EDITORIAL

El día después

Los problemas son igual de graves que antes de la huelga. Por eso no se necesita más conflictividad

Al día siguiente de la huelga general llegan los Presupuestos Generales del Estado con su esperada carga de recortes en el gasto público. La inquietud con la que Europa vive esta semana testimonia el miedo a que España sea arrastrada por el engranaje de la desconfianza y a que el contagio se extienda a otros países de la zona euro. Precisamente porque los problemas siguen siendo tan graves como en las vísperas de la huelga, a nadie interesa que la conflictividad social se instale de forma duradera ni que los incidentes de ayer —más de un centenar de contusionados y heridos, alguno de consideración— se conviertan en moneda corriente. De ahí la necesidad de mantener los puentes abiertos entre el Gobierno, los partidos y los agentes sociales.

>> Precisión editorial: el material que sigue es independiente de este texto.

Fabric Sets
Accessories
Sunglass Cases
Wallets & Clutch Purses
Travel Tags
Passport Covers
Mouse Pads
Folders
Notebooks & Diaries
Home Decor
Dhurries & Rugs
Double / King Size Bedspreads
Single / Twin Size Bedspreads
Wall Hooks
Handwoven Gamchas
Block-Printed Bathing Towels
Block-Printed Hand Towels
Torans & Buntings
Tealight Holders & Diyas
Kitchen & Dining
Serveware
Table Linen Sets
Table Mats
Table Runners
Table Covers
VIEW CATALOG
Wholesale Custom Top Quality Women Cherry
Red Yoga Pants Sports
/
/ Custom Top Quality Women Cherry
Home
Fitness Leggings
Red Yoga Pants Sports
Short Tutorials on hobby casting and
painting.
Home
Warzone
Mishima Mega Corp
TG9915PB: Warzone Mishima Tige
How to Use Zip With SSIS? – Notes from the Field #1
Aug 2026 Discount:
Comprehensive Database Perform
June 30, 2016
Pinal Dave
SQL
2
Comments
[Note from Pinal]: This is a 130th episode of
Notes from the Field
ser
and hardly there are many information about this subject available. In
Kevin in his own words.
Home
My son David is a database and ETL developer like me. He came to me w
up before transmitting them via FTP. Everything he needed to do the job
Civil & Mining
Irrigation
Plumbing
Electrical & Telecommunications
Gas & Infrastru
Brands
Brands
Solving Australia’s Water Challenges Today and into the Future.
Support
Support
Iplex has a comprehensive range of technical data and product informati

Dentro de la anormalidad que supone abstenerse de trabajar, la jornada de ayer se caracterizó por "la normalidad y la tranquilidad", según el Ministerio del Interior. Los servicios mínimos pactados se cumplieron con creces y los sindicatos convocantes controlaron muy bien la movilización adicional de cientos de miles de manifestantes en más de un centenar de ciudades —además de los actos montados por organizaciones sindicales minoritarias o grupos de indignados—. Dos agentes de la Ertzaina agredidos en Bilbao, un joven herido en Vitoria de un pelotazo, cargas policiales contra piquetes violentos en Pamplona, actos vandálicos en Barcelona, detenciones en Madrid entre grupos que cortaban el tráfico: el rosario de incidentes demuestra que la huelga general no es una fiesta y que lleva inherente el peligro de la coacción. Los paros tuvieron mayor incidencia en la industria y en la construcción. Pero el seguimiento fue escaso en el comercio y en la Administración pública. No se cumplieron los augurios de los que pronosticaban que esto iba a acabar “como en Grecia”, y de ello no cabe sino felicitarse y pedir a los que no paran de echar leña al fuego que actúen con más responsabilidad.

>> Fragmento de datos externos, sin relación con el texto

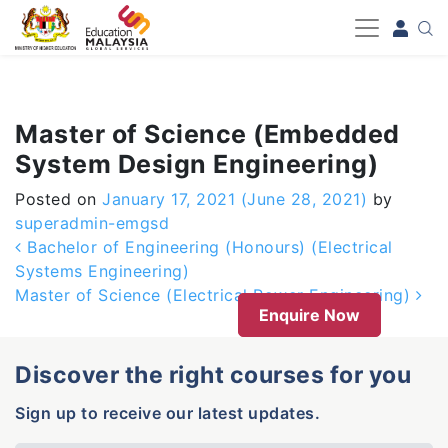
-->
Master of Science (Embedded
System Design Engineering)
Posted on
January 17, 2021
(June 28, 2021)
by
superadmin-emgsd
Post navigation
Bachelor of Engineering (Honours) (Electrical
Systems Engineering)
Master of Science (Electrical Power Engineering)
Enquire Now
Discover the right courses for you
Sign up to receive our latest updates.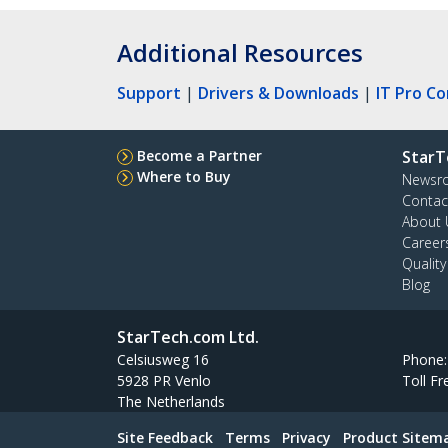
Additional Resources
Support
|
Drivers & Downloads
|
IT Pro C
Become a Partner
StarT
Where to Buy
Newsr
Contac
About 
Career
Qualit
Blog
StarTech.com Ltd.
Celsiusweg 16
Phone
5928 PR Venlo
Toll Fr
The Netherlands
Site Feedback
Terms
Privacy
Product Sitem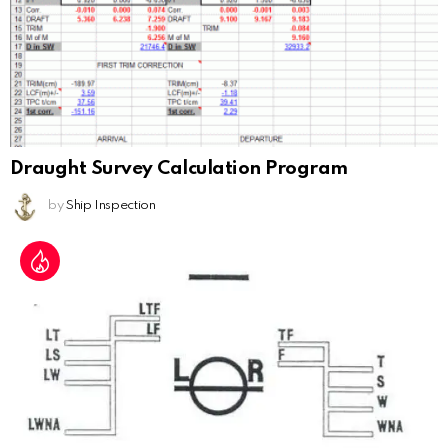
Draught Survey Calculation Program
by
Ship Inspection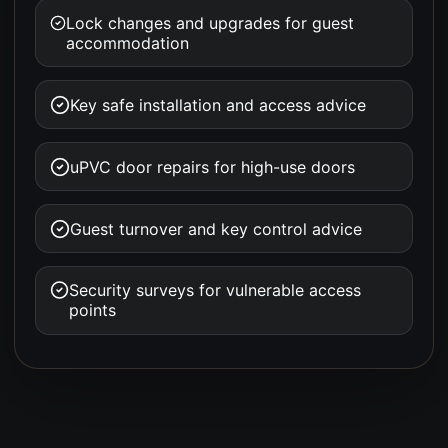
Lock changes and upgrades for guest
accommodation
Key safe installation and access advice
uPVC door repairs for high-use doors
Guest turnover and key control advice
Security surveys for vulnerable access
points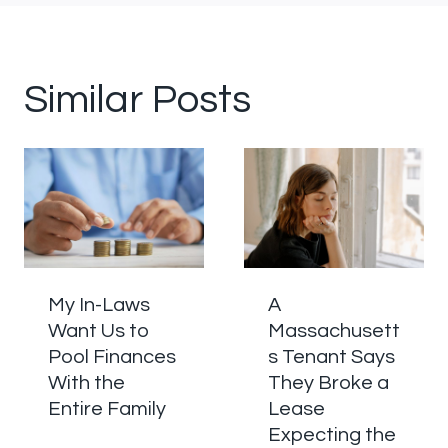
Similar Posts
My In-Laws
A
Want Us to
Massachusett
Pool Finances
s Tenant Says
With the
They Broke a
Entire Family
Lease
Expecting the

Más allá de los incidentes y de los que pronostican finales apocalípticos, la cuestión de fondo es que ni la economía ni la confianza de los inversores necesitaban este paro. Menos aún otras posibles huelgas venideras. Negociar es mejor que empeñarse en la prueba de fuerza, y por eso las partes implicadas deberían ponerse a la tarea de atajar el empeoramiento del clima social. En el caso de la reforma laboral, objeto central de la protesta desarrollada ayer, los secretarios generales de UGT y CC OO, Cándido Méndez e Ignacio Fernández Toxo, han hecho llamamientos a la negociación, mientras la ministra de Empleo, Fátima Báñez, se declara a la espera de propuestas sindicales y de la oposición política, aunque excluyendo todo cambio en los aspectos "troncales" de la reforma. En las próximas semanas se verá si las partes implicadas han sacado alguna consecuencia positiva del enfado social contra esa reforma.

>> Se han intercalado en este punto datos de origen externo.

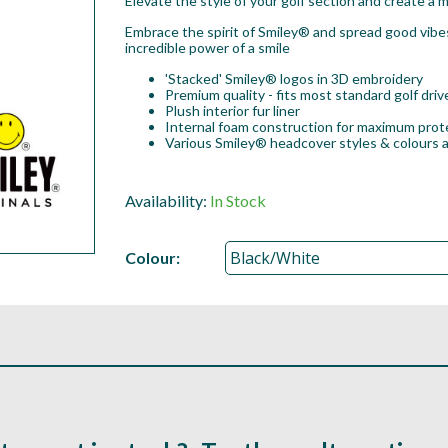
Elevate the style of your golf section and create a m
Embrace the spirit of Smiley® and spread good vibe
incredible power of a smile
'Stacked' Smiley® logos in 3D embroidery
Premium quality - fits most standard golf dri
Plush interior fur liner
Internal foam construction for maximum prot
Various Smiley® headcover styles & colours a
Availability:
In Stock
Colour: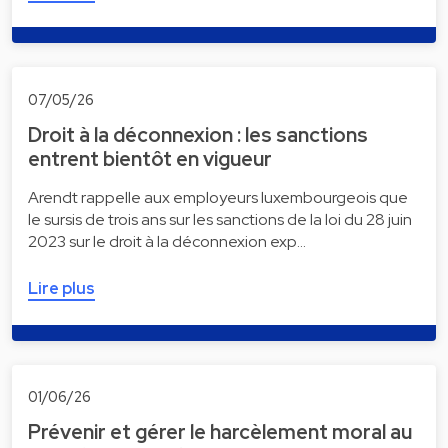
07/05/26
Droit à la déconnexion : les sanctions
entrent bientôt en vigueur
Arendt rappelle aux employeurs luxembourgeois que
le sursis de trois ans sur les sanctions de la loi du 28 juin
2023 sur le droit à la déconnexion exp…
Lire plus
01/06/26
Prévenir et gérer le harcèlement moral au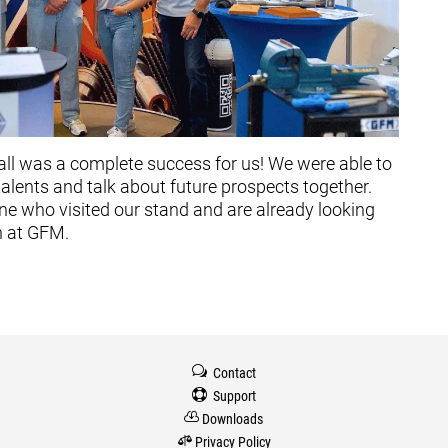
hall was a complete success for us! We were able to
lents and talk about future prospects together.
ne who visited our stand and are already looking
n at GFM.
w
Contact

Support

Downloads

Privacy Policy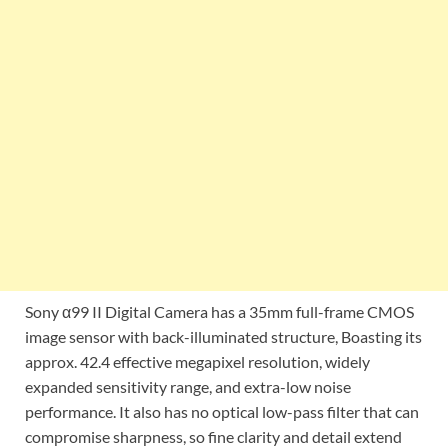
Sony α99 II Digital Camera has a 35mm full-frame CMOS
image sensor with back-illuminated structure, Boasting its
approx. 42.4 effective megapixel resolution, widely
expanded sensitivity range, and extra-low noise
performance. It also has no optical low-pass filter that can
compromise sharpness, so fine clarity and detail extend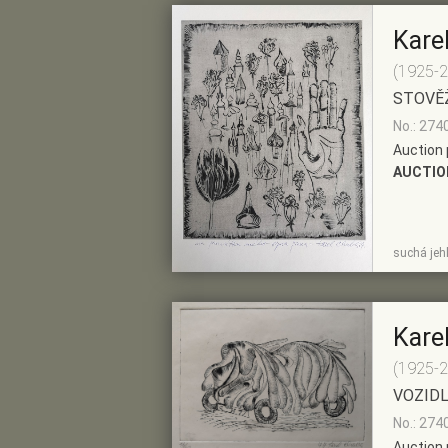
Kare
(1925-
STOVĚ
No.: 274
Auction 
AUCTIO
SHOW
ADD TO PRE-
suchá jeh
DETAIL
SELECTION
Kare
(1925-
VOZID
No.: 274
Auction 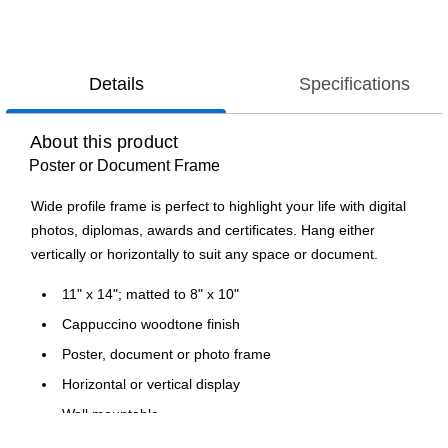
Details
Specifications
About this product
Poster or Document Frame
Wide profile frame is perfect to highlight your life with digital
photos, diplomas, awards and certificates. Hang either
vertically or horizontally to suit any space or document.
11" x 14"; matted to 8" x 10"
Cappuccino woodtone finish
Poster, document or photo frame
Horizontal or vertical display
Wall mountable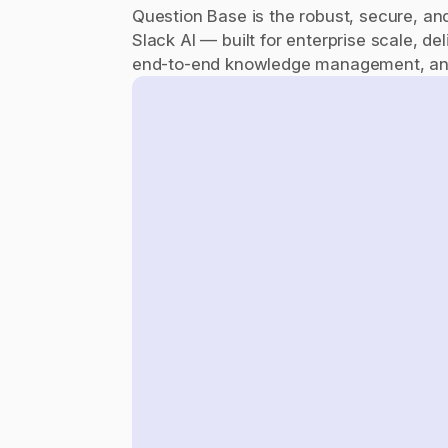
Question Base is the robust, secure, and i
Slack AI — built for enterprise scale, del
end-to-end knowledge management, and 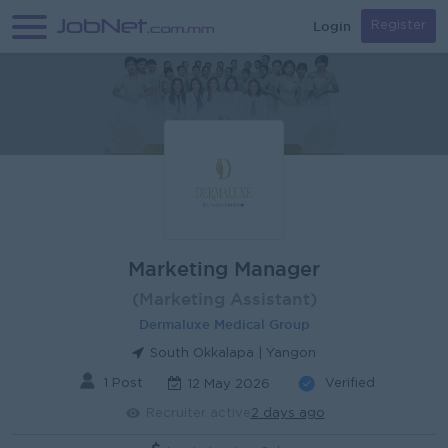
Login
Register
Marketing Manager
(Marketing Assistant)
Dermaluxe Medical Group
South Okkalapa | Yangon
1 Post
Verified
12 May 2026
Recruiter active
2 days ago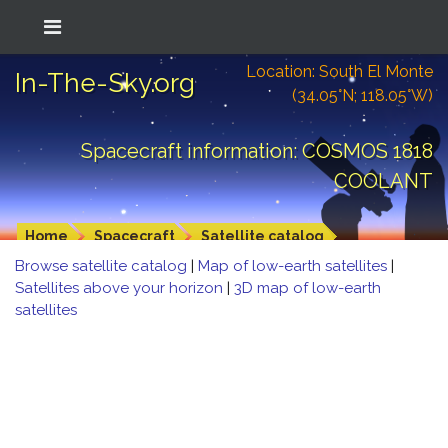
Location: South El Monte
In-The-Sky.org
(34.05°N; 118.05°W)
Spacecraft information: COSMOS 1818
COOLANT
Home
Spacecraft
Satellite catalog
Browse satellite catalog
|
Map of low-earth satellites
|
Satellites above your horizon
|
3D map of low-earth
satellites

A los 100 días justos de su jura como presidente del Gobierno, Rajoy ha visto celebrada la huelga general que tenía descontada desde enero. La legitimidad de su Gobierno para tomar decisiones no está en absoluto cuestionada por un resultado adverso en las recientes elecciones andaluzas ni por la huelga general de ayer. El Gobierno, sin embargo, debería tomar nota de que una mayoría absoluta ni es un cheque en blanco ni es eterna. Necesita cargarse de razón, incluso a la hora de convencer a los demás de que el margen para España es muy estrecho. Los sindicatos cometerían un grave error si alientan una escalada, como se insinúa desde Comisiones Obreras. La reforma se va a tramitar como proyecto de ley: por lo tanto, es la hora de los pactos en las instituciones, que deben tener en cuenta el malestar en las calles. También es la hora de respetar lo que en ellas se decida.